At this point, we had just been accepted to the 2016 GPU Tech Conference Emerging Company Summit VR Showcase. We had about a week before the conference when we made a pretty significant discovery. When demoing Osso to the general population almost universally, and especially with first-time users, the first thing someone would attempt to do would be to try and throw an object, which was not a feature of our demo. Initially, implementing throwing would seem to be a waste in a medical simulator as typically it is frowned upon to throw objects in the operating room. However, thanks to Matt’s psychology background, we were able to recognize that this response appears to be a natural part of the brain adjusting to a new simulated universe. When users were not able to throw something, they reported decreased presence, disappointment and frustration. I thought back to the game Life & Death, where having freedom to experiment and play led to a valuable educational experience. We both agreed that we had to implement throwing, and fast.

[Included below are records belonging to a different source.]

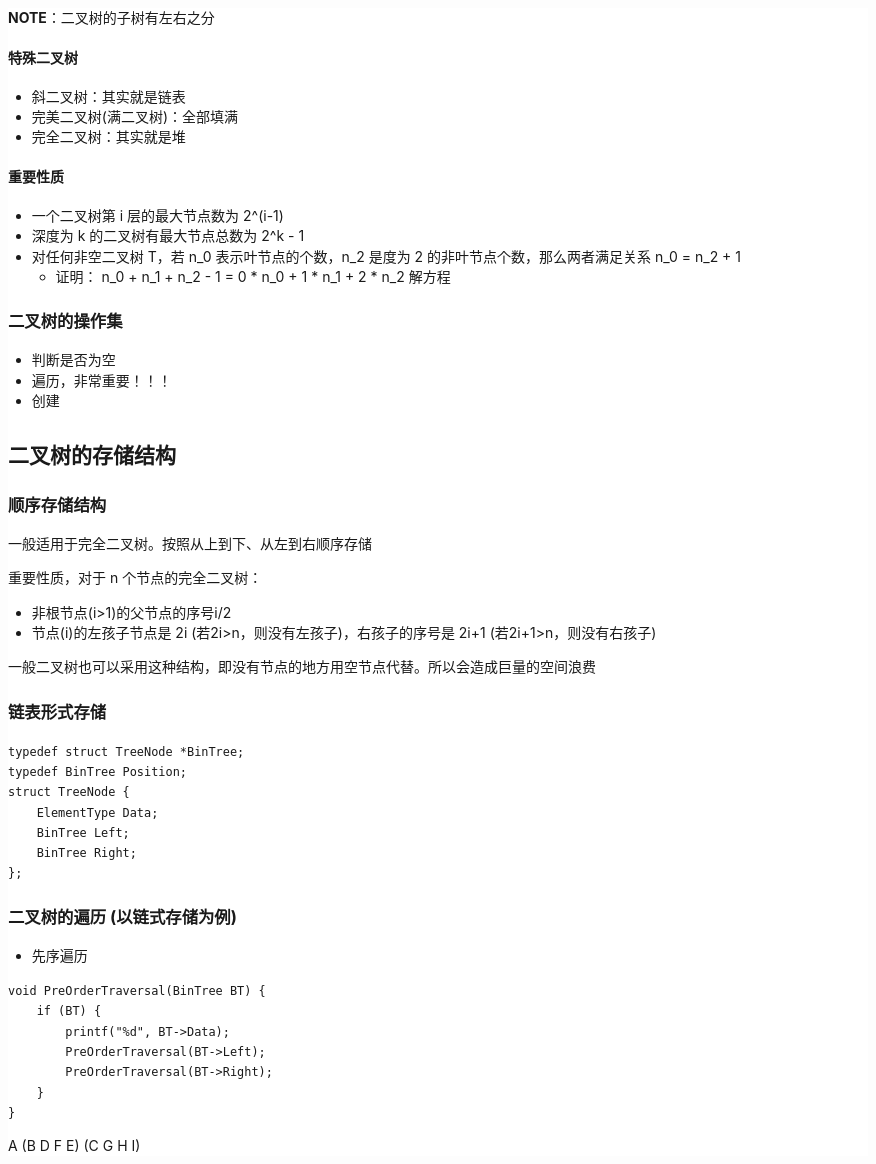 **NOTE**：二叉树的子树有左右之分

#### 特殊二叉树

* 斜二叉树：其实就是链表
* 完美二叉树(满二叉树)：全部填满
* 完全二叉树：其实就是堆


#### 重要性质

* 一个二叉树第 i 层的最大节点数为 2^(i-1)
* 深度为 k 的二叉树有最大节点总数为 2^k - 1
* 对任何非空二叉树 T，若 n_0 表示叶节点的个数，n_2 是度为 2 的非叶节点个数，那么两者满足关系 n_0 = n_2 + 1
  * 证明： n_0 + n_1 + n_2 - 1 = 0 * n_0 + 1 * n_1 + 2 * n_2  解方程

### 二叉树的操作集

* 判断是否为空
* 遍历，非常重要！！！
* 创建


## 二叉树的存储结构

### 顺序存储结构

一般适用于完全二叉树。按照从上到下、从左到右顺序存储

重要性质，对于 n 个节点的完全二叉树：
* 非根节点(i>1)的父节点的序号i/2
* 节点(i)的左孩子节点是 2i (若2i>n，则没有左孩子)，右孩子的序号是 2i+1 (若2i+1>n，则没有右孩子)

一般二叉树也可以采用这种结构，即没有节点的地方用空节点代替。所以会造成巨量的空间浪费

### 链表形式存储

```
typedef struct TreeNode *BinTree;
typedef BinTree Position;
struct TreeNode {
    ElementType Data;
    BinTree Left;
    BinTree Right;
};
```
### 二叉树的遍历 (以链式存储为例)

* 先序遍历

```
void PreOrderTraversal(BinTree BT) {
    if (BT) {
        printf("%d", BT->Data);
        PreOrderTraversal(BT->Left);
        PreOrderTraversal(BT->Right);
    }
}
```
A (B D F E) (C G H I)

Matt was able to implement the most impressive throwing solution I’ve seen to date, and it helped propel us to win an award at the GTC Emerging Company Summit and set us off on a path of continued growth and excitement. In fact, we were pitched to write this very article thanks to a tweet of Matt flipping a hammer.
The use-case of VR for surgical training is obvious, however its implementation is nontrivial. What makes Osso VR unique is our ability to execute a variety of pioneering hand-based interactions through careful design, polished implementation, and most importantly deep understanding of the brain’s expectations and reactions to VR. Through our experience in gaming, medicine, and simulation we are paving the way to provide high quality, low-cost surgical training for the world to improve healthcare for everyone.